I shower. Ice my ribs and try to sleep.

There’s a knock at the door and I open it to find her.

Two suitcases. One overstuffed tote bag. And a look in her eyes that floors me harder than any bodycheck ever could. She doesn’t say anything at first. Just lifts her chin, defiant and terrified and still somehow smirking.

“Told you I don’t travel light.”

I blink. Once. Twice.

“You sure?”

“Nope. But I’m here.”

I step aside and she walks in.

She drops the bags by the door like she’s done it a hundred times, and this is already her home. My chest aches with the sight of it. With her.

I close the door behind her, quietly, as though I’m afraid to jinx it.

She glances around. “Place looks cleaner than I expected. Did you hire a maid or just threaten Jacko with bleach?”

“I’m a changed man,” I say, stepping closer. “Didn’t you get the memo?”
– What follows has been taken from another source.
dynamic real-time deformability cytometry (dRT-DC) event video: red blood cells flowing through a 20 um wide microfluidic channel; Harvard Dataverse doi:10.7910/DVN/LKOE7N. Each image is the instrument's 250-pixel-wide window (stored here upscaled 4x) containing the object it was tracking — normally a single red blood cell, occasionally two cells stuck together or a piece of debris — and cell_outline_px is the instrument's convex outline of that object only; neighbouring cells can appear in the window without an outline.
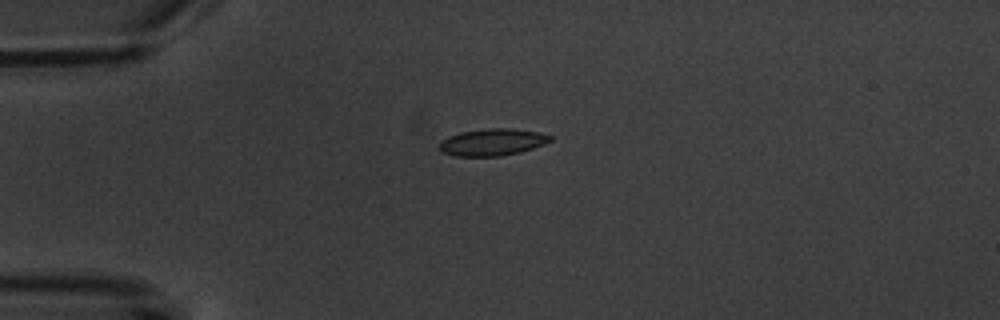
{"species": "common noctule bat (a hibernating species)", "species_latin": "Nyctalus noctula", "temperature_condition": "warm", "stored_images_in_passage": 8, "camera_frame_rate_fps": 3000, "um_per_image_px": 0.085, "animal": {"sex": "male", "body_mass_g": 20.1, "forearm_length_mm": 53.5}, "frame": {"image": 1, "passage_image": 1, "time_ms": 0.0, "image_size_px": [1000, 320], "cell_outline_px": [[552, 140], [544, 144], [520, 152], [500, 156], [456, 156], [440, 152], [440, 140], [448, 136], [460, 132], [492, 128], [508, 128], [536, 132], [552, 136]], "centroid_in_image_um": [41.81, 12.09], "position_along_channel_um": 43.2, "area_um2": 17.28}}
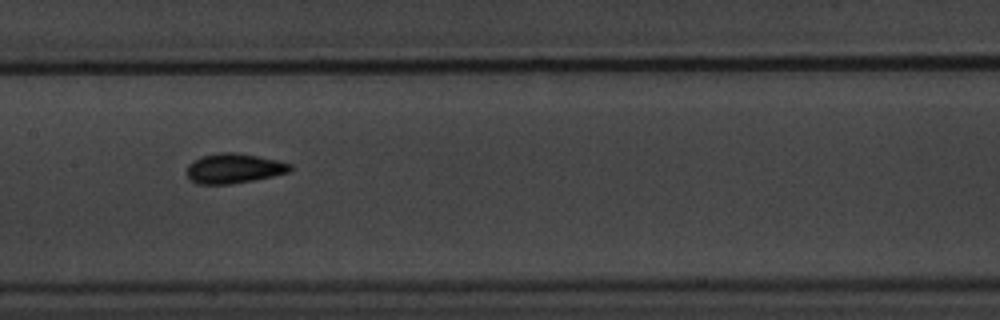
{"frame": {"image": 2, "passage_image": 5, "time_ms": 4.667, "image_size_px": [1000, 320], "cell_outline_px": [[292, 168], [288, 172], [272, 176], [232, 184], [196, 184], [184, 172], [188, 164], [192, 160], [200, 156], [220, 152], [236, 152], [276, 160], [292, 164]], "centroid_in_image_um": [19.81, 14.31], "position_along_channel_um": 187.6, "area_um2": 18.03}}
“Oh, I got it. In triplicate. With follow-up texts and a Spotify playlist titled ‘Please Forgive Me and Also I’m Still Hot.’”
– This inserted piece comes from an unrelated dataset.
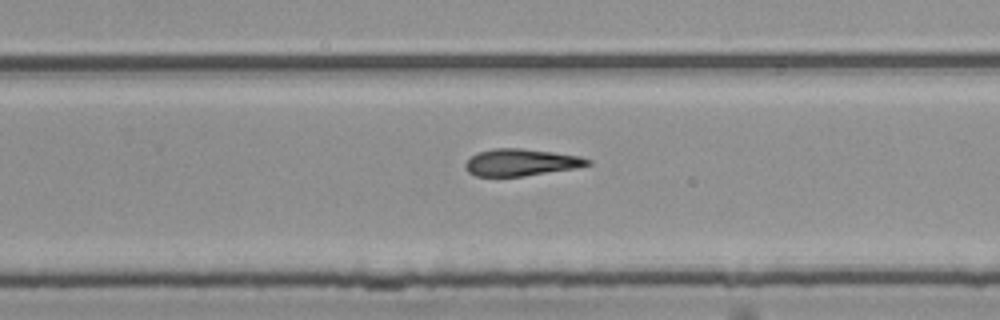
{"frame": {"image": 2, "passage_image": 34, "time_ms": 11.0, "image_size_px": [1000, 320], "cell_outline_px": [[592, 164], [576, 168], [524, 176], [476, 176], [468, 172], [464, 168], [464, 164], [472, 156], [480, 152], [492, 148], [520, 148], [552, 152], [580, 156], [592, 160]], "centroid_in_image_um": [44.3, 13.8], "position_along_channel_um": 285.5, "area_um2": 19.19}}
“Admit it, you liked the playlist.”

“The acoustic version of Sex on Fire was a choice.”

“Bold,” I say, grinning. “But effective?”

She hums like she’s thinking it over. But I can see it in her eyes, that soft, glinting thing that’s lived in them for months and is finally back, unguarded.

“I missed you,” I say. Simple. Honest.

She looks at me like she wants to bite me and cry at the same time. “I missed you too. And I hated every second of it.”

My hands find her hips automatically, like they remember the shape of her even if the rest of me still feels stunned that she’s really here. She’s warm, real, solid. And when she tips her head back to meet my eyes, it’s as if the ground steadies beneath me.

“I was scared you wouldn’t want me anymore,” she whispers.

I brush her hair back, my thumb tracing the curve of her jaw. “I never stopped wanting you. Not for a second.”

“Even when I was being a stubborn, emotionally constipated goblin?”

“Especially then.”

She smirks. “You’re a sick man.”

“You love it.”

She pulls my shirt, slowly, her fingers curling into the fabric like she needs to hold on to something.

“I love you,” she says, voice quiet, words clear. It knocks the breath out of me.

I kiss her.

Not the desperate kind of kiss we used to throw at each other between chaos and apology. This one’s slower. Like we finally understand what it means.

Her hands move up under my shirt, cool against my skin, and I suck in a breath when her nails drag lightly over my ribs.

She steps back and glances at the bags, then at me. “Bedroom still the same?”

“Better. New sheets. Less bachelor smell.”

“Oh, good,” she murmurs. “Because I plan to mess them up.”

She turns, grabbing her tote and sauntering down the hall like she owns the place. Like she owns me. And she does. Completely.

“Are you coming?” she calls over her shoulder.

“Not yet,” I mutter, following after her. “But give it five minutes.”

She laughs, it’s low, wicked, familiar, and I swear it’s the best sound I’ve ever heard.

By the time I reach the doorway, she’s already peeled off her hoodie, tossing it onto the bed like a gauntlet. The sight of her there, in this space that was never supposed to be mine alone, feels like coming home.

No dramatic declarations. No second-guessing.

Just her.

Just us.

And finally, finally, everything we didn’t say finds its way into the spaces between our mouths, our hands, our breath.

The cracks are still there.

But now, we’re sealing them shut together.